Rafael Caro Quintero, entrevistado por la prensa

La estampa de Rafael Caro Quintero marcó un estereotipo para el mundillo del narco: un norteño joven con pinta de ranchero, mujeriego, seductor empedernido y tan presumido que parecía capaz de llevarse al mundo por delante; vestido siempre con camisas de seda a medio cerrar, que dejaban al descubierto las costosas cadenas de oro que colgaban de su cuello; con pantalones vaqueros de cinturones gruesos y brillantes; con un temperamento desenfrenado y un estilo de vida juerguista y descontracturado. No importaba, en todo caso, que Caro Quintero no fuera el narcotraficante más poderoso del momento, en los años ochenta, o que ocupara el tercer puesto en la jerarquía del pujante Cartel de Guadalajara (que se encargaba de introducir el 38% de la heroína que se consumía en Estados Unidos por entonces), por detrás de sus socios Ernesto Fonseca Carrillo (Don Neto) y Miguel Ángel Félix Gallardo (El Jefe de Jefes), y apenas por encima de otros míticos miembros como Manuel Salcido Uzeta (El Cochiloco) o Juan José Esparragoza Moreno (El Azul).

Pero su estampa lograba lo imposible: opacar a todos, monopolizar las miradas, llamar la atención; una singularidad que con los años se transformó en un peligroso obstáculo para ese negocio que le permitió hacerse dueño de 38 propiedades repartidas entre Jalisco, Sinaloa, Zacatecas y Sonora (incluida una decena de ranchos y cientos de miles de peones marihuaneros a su cargo), una fortuna estimada en 600 millones de dólares y una participación accionaria en más de 300 empresas legales, entre las que sobresalían agencias de autos, discotecas y hasta la cadena hotelera Holiday Inn.

En busca de alguna síntesis, el ensayista Carlos Monsiváis anotó: “A Caro en México se le recibe con desmesura: he aquí uno de los seres más peligrosos concebibles”. En todo caso, se trataba del primer narcotraficante moderno, del paradigma del bandido rural que se había hecho símbolo de la industrialización del tráfico a escala internacional, el personaje que transformó el venturoso negocio de las drogas en un monstruo de globales implicancias e indetenibles ganancias.

Era el inicio de una industria cada vez más complejizada, que contemplaba recolectores regionales y zonales, centros de acopio y procesamiento, laboratorios químicos con técnicos especializados, empresas dedicadas al transporte, una multitud de pequeños revendedores y distribuidores mayoristas que también eran pagadores a término para uniformados y políticos de turno; una gigantesca cadena que terminaba con el último eslabón, el de los financistas encargados del sofisticado proceso de “lavado” de ganancias y su posterior reinversión en emprendimientos “limpios”.

Pero lejos del gris burocrático de esa industria en crecimiento, la estampa de narcos como Caro Quintero estimulaba la imaginación y sumaba más ingredientes básicos para una receta que no excluía la dosis perfecta de chismes y leyendas para construir el mito: que había expresado su disposición a pagar la deuda externa mexicana (en ese momento, estimada en 80, 000 millones de dólares) a cambio de impunidad; que organizaba las fiestas más descontroladas e interminables de la región; que había mandado a componer centenares de “narcocorridos” para inmortalizar sus hazañas y persistir en el imaginario popular de los mexicanos.
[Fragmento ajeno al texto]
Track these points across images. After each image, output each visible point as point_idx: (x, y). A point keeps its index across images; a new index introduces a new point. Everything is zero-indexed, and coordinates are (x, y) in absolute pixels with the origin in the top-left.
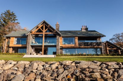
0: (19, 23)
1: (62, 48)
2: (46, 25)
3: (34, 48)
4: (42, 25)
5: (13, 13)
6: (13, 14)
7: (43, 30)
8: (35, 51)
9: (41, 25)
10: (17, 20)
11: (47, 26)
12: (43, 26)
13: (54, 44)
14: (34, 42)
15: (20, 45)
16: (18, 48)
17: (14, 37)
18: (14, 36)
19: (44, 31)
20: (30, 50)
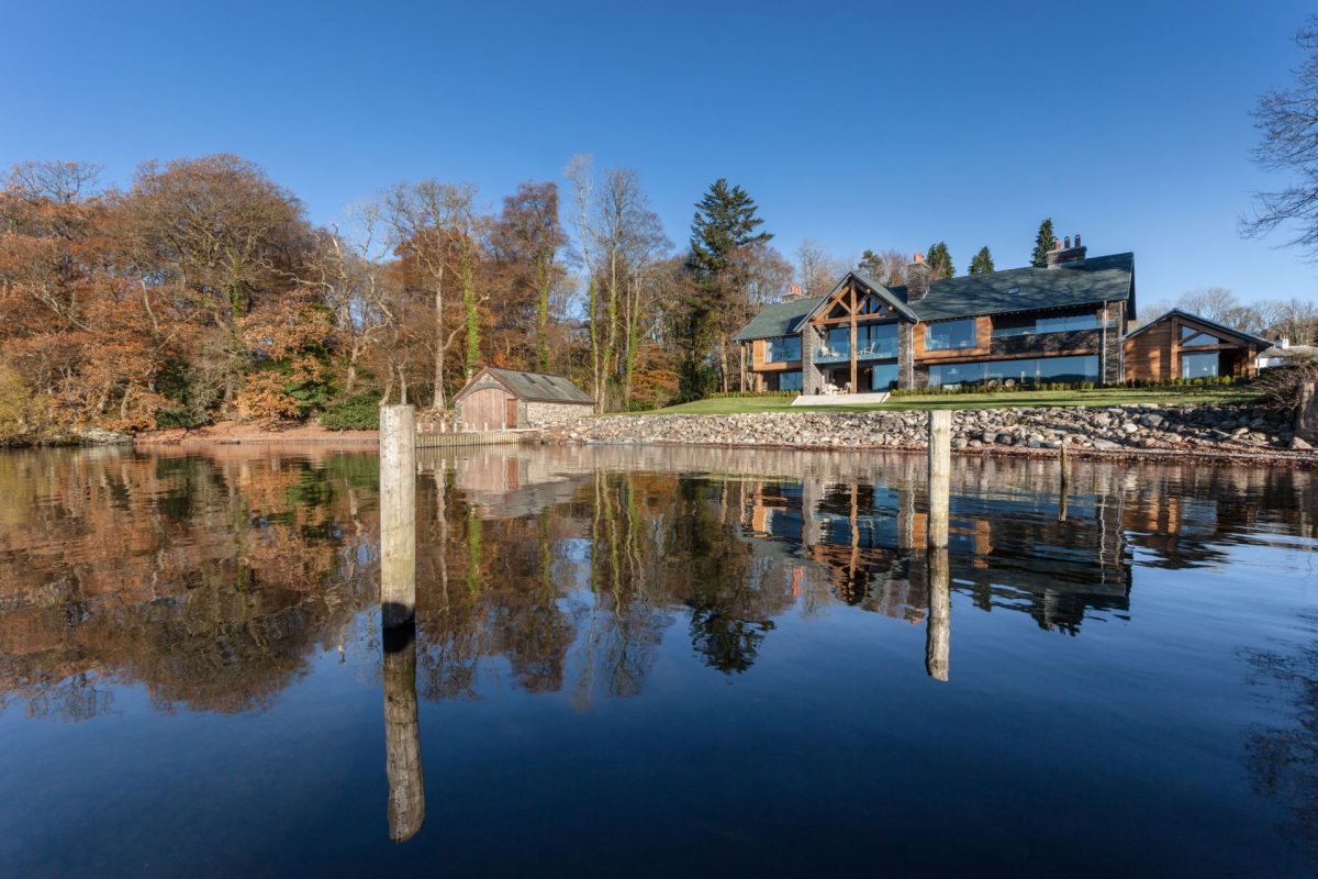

Deseaba, según se sostenía, terminar convirtiéndose él mismo en el típico estereotipo folclórico norteño, que según la definición del sociólogo Fernando Escalante Gonzalbo era:

“Un poco rancheros, un poco caciques, un poco bandidos populares, casi Robin Hood, organizados a partir de redes familiares”.

Caro Quintero hizo de la ostentación un culto, hasta acostumbrar a la opinión pública al extremo de la desmesura y lo grotesco, como bien definió el escritor Juan Villoro al señalar que narcos como Caro:

“... almuerzan el hígado de un delator, coleccionan jirafas de oro y usan pistolas de marfil”.